#### [Exercise directions]
Please rewrite the lines of the listing, beginning at the line that has "Уникальная системе похудения" and stopping after the line that has "теплотехники.", swapping "Корзина" for "Покупки" and keeping everything else the same. Return only those lines.

#### [Data section]
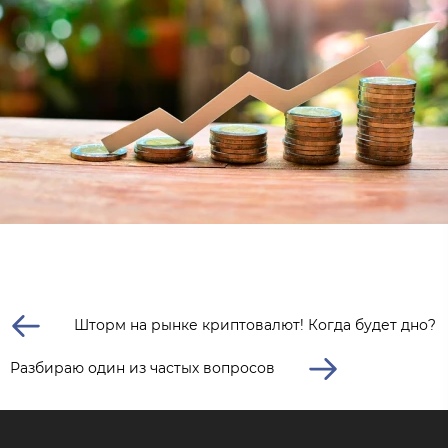
Шторм на рынке криптовалют! Когда будет дно?
Разбираю один из частых вопросов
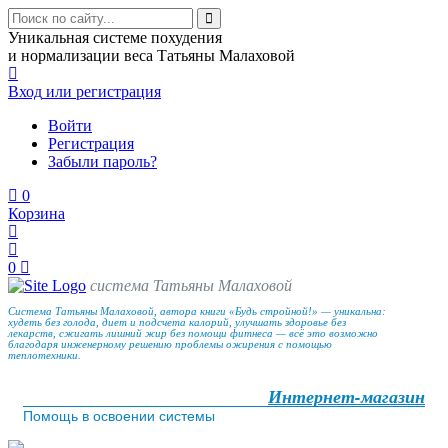
Уникальная системе похудения
и нормализации веса Татьяны Малаховой
Вход
или регистрация
Войти
Регистрация
Забыли пароль?
0
Корзина
0
система Татьяны Малаховой
Система Татьяны Малаховой, автора книги «Будь стройной!» — уникальна:
худеть без голода, диет и подсчета калорий, улучшать здоровье без
лекарств, сжигать лишний жир без помощи фитнеса — всё это возможно
благодаря инженерному решению проблемы ожирения с помощью
теплотехники.
Интернет-магазин
Помощь в освоении системы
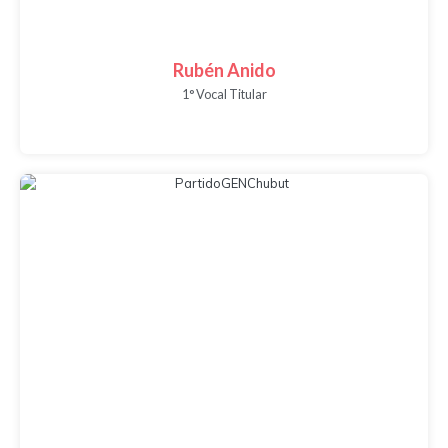
Rubén Anido
1° Vocal Titular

#### [Your response]
Уникальная системе похудения
и нормализации веса Татьяны Малаховой
Вход
или регистрация
Войти
Регистрация
Забыли пароль?
0
Покупки
0
система Татьяны Малаховой
Система Татьяны Малаховой, автора книги «Будь стройной!» — уникальна:
худеть без голода, диет и подсчета калорий, улучшать здоровье без
лекарств, сжигать лишний жир без помощи фитнеса — всё это возможно
благодаря инженерному решению проблемы ожирения с помощью
теплотехники.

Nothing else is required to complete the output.